I read where for larger projects were being split up into separate models and then linked to each other and a main MEP central. Our training class and all Autodesk tutorials i've seen dont suggest this. We are having major performance issues and we were thinking about creating an M/E model, a Plumbing model, and have them linked to the MEP central. Our problems are that we dont know how to show any views newly created in the Plbg model to show in the MEP model as well as being able to connect equipment from the Plbg model while in the M/E model. Im using MEP 2010. We dont know what the best way is for a 4 story bldg split in half (2 sheets per floor, per disipline). One MEP model, or separate M/E & Plbg models.
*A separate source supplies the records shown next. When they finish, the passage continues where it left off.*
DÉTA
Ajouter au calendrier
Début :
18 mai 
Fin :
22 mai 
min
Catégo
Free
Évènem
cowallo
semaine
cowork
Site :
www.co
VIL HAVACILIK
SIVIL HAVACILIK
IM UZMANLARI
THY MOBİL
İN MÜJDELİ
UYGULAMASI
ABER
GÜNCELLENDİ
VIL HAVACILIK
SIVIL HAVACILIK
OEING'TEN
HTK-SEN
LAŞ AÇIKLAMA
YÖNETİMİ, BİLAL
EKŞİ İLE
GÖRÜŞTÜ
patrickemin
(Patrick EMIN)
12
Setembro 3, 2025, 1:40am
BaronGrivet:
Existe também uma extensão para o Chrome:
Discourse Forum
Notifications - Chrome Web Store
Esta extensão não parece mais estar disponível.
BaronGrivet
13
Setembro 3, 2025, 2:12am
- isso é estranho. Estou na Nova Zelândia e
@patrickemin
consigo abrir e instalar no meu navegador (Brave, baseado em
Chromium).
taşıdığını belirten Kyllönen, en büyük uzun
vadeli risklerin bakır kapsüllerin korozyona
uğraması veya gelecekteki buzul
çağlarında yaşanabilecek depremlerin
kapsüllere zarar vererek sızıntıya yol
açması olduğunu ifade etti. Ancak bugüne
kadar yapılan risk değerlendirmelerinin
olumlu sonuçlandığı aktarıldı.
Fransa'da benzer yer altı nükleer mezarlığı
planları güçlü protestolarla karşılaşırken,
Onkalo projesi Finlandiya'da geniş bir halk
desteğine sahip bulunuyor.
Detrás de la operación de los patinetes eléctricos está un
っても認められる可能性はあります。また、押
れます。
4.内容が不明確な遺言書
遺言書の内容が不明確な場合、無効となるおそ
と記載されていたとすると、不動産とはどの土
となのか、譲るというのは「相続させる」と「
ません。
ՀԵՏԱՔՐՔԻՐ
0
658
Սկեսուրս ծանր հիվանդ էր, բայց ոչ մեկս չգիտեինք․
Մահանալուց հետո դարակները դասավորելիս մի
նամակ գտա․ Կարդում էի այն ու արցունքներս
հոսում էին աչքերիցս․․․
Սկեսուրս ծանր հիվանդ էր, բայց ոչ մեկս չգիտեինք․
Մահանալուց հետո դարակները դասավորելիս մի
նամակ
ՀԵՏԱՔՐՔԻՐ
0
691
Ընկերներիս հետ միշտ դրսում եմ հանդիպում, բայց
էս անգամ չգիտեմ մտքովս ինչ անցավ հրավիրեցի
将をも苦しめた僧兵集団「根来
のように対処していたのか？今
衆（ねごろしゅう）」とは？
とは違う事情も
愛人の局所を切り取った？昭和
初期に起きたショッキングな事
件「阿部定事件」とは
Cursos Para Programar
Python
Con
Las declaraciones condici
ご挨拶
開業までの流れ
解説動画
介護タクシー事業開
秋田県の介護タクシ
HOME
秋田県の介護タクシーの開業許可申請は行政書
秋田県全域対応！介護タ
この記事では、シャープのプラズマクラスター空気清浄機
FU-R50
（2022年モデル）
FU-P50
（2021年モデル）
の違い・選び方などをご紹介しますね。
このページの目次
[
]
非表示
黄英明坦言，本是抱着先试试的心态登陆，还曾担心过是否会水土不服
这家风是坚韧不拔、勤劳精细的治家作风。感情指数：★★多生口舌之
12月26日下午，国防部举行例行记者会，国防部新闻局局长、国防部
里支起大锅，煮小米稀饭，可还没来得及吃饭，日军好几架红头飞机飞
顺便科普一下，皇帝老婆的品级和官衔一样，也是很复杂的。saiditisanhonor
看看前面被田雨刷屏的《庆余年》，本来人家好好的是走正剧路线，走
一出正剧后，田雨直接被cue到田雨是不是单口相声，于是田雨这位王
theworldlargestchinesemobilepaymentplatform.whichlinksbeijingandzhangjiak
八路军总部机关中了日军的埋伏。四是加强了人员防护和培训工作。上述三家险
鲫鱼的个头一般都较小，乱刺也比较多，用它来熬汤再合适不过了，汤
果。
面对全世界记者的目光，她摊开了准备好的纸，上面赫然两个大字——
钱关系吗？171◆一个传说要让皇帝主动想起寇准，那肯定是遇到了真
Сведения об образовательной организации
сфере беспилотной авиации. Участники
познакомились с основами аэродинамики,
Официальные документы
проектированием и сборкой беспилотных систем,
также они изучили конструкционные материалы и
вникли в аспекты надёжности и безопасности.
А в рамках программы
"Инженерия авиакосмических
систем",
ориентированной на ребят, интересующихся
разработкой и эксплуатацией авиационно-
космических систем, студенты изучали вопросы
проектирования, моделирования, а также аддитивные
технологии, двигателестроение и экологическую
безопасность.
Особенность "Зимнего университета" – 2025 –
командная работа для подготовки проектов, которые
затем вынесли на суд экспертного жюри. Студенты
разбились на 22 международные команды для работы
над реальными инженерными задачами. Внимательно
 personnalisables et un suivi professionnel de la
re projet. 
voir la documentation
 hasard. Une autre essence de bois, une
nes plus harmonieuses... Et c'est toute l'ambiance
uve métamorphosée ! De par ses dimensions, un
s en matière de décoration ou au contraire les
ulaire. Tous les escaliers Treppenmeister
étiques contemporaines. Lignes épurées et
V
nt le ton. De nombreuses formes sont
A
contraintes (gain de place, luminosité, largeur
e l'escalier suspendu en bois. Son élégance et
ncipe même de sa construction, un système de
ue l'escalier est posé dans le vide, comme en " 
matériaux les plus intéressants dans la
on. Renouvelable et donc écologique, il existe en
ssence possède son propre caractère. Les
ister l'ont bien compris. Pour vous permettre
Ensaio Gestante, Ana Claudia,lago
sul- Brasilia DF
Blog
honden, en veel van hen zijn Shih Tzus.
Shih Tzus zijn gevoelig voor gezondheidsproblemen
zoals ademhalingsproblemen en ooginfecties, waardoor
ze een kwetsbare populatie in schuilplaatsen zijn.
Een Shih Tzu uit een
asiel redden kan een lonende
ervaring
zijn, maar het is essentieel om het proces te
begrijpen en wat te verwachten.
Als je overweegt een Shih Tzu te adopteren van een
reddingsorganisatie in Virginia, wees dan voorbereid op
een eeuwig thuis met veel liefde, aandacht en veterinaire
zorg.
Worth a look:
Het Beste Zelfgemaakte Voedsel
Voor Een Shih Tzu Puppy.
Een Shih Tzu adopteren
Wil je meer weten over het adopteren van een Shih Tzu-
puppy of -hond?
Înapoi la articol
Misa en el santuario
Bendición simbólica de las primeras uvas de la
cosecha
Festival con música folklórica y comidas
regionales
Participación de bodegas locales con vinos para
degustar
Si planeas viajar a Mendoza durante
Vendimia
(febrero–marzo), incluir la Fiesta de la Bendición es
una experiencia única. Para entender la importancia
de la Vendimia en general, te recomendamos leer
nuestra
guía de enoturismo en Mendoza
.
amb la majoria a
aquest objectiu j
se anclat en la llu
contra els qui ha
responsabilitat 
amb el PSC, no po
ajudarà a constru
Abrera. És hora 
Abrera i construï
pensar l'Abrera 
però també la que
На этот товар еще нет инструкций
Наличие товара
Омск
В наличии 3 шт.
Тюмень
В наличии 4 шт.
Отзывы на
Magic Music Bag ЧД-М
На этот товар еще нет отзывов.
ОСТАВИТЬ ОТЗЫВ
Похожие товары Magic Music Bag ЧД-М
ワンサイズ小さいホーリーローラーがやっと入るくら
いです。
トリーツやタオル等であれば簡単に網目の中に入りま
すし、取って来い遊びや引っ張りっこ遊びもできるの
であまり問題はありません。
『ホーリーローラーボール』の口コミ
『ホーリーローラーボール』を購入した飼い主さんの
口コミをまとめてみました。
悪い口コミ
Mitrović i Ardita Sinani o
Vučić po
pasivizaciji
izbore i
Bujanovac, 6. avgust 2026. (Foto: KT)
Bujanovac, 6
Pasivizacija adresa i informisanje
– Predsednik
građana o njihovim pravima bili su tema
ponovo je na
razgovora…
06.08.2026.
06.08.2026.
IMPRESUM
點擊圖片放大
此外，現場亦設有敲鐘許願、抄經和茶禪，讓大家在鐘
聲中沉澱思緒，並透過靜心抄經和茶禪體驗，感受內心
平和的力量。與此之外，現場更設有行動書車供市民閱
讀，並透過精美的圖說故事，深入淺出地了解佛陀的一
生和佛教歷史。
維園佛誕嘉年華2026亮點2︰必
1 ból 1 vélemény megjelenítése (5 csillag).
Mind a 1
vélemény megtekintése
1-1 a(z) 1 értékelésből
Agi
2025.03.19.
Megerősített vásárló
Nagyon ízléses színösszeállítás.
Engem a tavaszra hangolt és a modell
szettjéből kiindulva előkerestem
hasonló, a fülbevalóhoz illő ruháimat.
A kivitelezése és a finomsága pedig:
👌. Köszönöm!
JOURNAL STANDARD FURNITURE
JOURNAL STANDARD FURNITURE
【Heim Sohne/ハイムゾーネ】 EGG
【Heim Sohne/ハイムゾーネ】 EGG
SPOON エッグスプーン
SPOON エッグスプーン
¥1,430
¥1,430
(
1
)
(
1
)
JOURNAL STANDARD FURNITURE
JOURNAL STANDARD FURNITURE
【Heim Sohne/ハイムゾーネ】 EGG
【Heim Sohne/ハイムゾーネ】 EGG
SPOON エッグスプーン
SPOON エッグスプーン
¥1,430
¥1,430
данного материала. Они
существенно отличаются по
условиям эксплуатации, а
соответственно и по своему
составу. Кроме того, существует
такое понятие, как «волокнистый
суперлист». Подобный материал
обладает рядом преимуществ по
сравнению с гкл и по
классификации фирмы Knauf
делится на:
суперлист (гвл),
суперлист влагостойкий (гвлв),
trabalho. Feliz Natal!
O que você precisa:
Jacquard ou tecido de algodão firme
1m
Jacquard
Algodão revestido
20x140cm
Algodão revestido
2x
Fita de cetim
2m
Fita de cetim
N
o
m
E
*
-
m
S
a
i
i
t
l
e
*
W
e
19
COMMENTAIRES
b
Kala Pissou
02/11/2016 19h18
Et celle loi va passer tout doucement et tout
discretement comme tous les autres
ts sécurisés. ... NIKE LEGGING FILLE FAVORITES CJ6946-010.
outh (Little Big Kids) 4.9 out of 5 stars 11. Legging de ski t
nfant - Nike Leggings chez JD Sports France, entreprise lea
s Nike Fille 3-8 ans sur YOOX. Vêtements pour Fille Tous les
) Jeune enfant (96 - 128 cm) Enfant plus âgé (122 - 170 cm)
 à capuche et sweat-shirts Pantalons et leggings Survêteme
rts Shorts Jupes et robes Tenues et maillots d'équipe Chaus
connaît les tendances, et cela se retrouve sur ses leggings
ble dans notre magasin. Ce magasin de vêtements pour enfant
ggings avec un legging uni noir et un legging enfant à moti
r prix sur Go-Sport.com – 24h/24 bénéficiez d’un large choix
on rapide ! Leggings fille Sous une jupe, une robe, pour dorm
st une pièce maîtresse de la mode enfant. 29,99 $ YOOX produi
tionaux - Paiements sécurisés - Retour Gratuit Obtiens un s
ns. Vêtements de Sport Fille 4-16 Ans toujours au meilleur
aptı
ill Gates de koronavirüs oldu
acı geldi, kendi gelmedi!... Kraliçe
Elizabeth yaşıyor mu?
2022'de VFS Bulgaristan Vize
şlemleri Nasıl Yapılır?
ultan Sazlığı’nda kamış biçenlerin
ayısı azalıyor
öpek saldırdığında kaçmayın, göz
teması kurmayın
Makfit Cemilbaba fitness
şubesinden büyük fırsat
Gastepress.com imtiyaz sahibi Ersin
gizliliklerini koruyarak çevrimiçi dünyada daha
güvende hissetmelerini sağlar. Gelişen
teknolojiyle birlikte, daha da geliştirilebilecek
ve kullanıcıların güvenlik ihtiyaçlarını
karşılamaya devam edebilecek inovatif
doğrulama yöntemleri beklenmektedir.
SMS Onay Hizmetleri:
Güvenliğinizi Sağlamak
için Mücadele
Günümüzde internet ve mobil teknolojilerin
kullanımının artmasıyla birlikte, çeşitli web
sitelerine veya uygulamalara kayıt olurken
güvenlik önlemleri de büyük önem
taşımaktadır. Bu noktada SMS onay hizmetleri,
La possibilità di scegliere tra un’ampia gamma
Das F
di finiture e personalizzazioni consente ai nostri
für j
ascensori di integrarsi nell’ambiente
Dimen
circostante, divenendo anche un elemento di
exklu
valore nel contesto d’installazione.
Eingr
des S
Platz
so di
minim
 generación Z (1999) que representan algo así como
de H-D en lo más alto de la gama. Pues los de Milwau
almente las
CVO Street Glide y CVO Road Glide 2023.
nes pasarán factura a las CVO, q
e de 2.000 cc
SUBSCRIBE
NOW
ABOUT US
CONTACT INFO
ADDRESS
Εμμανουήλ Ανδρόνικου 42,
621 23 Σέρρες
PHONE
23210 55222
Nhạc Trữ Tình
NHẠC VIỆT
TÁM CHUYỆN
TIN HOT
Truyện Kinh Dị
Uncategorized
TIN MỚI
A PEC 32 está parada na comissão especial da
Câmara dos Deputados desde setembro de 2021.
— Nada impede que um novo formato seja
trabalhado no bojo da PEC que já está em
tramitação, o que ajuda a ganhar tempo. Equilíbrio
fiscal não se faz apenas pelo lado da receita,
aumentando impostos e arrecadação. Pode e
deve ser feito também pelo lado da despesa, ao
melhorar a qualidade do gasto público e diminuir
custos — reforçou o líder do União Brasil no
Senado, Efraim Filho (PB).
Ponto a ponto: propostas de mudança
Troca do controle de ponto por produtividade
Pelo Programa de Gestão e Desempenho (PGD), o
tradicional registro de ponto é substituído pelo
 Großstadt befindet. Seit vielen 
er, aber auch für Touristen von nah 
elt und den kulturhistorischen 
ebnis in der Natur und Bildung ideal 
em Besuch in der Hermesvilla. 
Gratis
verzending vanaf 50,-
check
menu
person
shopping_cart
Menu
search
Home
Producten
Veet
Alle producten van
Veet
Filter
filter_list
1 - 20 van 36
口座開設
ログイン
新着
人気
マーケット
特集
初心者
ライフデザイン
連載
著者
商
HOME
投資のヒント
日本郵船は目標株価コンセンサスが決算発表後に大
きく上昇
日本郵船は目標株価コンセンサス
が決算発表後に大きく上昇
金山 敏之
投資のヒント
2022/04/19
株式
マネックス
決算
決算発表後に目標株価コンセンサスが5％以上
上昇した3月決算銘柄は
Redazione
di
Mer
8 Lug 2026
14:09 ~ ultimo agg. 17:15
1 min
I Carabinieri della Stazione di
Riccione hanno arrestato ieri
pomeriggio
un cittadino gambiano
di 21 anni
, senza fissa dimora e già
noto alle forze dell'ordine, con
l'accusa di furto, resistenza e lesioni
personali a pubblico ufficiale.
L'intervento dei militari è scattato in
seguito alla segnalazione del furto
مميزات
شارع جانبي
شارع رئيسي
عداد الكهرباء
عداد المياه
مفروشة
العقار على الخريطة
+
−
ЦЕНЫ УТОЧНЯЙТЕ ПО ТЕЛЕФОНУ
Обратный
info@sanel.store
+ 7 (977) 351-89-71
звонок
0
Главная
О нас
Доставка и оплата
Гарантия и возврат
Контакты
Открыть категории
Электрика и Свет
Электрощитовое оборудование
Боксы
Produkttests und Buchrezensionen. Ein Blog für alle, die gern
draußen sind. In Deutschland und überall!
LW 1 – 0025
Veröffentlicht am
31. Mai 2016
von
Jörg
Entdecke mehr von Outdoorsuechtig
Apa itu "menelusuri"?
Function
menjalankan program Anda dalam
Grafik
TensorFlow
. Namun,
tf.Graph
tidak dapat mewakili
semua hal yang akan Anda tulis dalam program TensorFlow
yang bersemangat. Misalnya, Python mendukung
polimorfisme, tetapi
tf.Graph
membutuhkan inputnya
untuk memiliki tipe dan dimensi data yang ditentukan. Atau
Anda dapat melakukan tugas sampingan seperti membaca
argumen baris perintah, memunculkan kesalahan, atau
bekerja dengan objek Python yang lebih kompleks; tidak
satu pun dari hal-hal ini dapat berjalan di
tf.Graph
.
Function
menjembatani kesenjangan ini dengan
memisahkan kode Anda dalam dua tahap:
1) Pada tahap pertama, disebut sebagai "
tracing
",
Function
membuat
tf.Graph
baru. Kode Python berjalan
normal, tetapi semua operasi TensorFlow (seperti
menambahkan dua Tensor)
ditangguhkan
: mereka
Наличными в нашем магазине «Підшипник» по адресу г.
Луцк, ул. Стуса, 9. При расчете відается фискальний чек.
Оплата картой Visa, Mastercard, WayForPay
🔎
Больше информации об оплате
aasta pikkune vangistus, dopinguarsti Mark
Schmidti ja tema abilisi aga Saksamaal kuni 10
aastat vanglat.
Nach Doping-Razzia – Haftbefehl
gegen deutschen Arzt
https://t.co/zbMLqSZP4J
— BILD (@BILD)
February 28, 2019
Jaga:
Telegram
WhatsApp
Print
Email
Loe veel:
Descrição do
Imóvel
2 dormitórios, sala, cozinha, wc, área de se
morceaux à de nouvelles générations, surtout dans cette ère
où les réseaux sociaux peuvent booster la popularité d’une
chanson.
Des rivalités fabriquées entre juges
Now its easy to say which one to use, but how to use the split option is hard to find anywhere.
I would suggest not splitting up the model.
The intention of the software really isn't built that way.
You won't be able to have logical systems for connectivity and scheduling.
Honestly, I don't think that splitting the model up would save you any time.
Try putting the different links and disciplines on different worksets and just loading the ones you need.
If video games were made with revit we'd still be playing PONG.
I agree with Jrobker. Personally, I think the only reason to split the model up into different disciplines is if the model gets too large, say over 200Mbytes. But the only thing is, it's only to your advantage if you think of that at the start of the project because spliting it up mid-design will be too much of a hassle and something is most certain to go wrong. I've found to have 1 model with separate worksets, we even break the worksets down even further, Electrical-Power, Electrical-Lighting. The only issue with that though is making sure everyone follows the same flow of work. The strength of your model is only as strong as the weakest Revit user using it.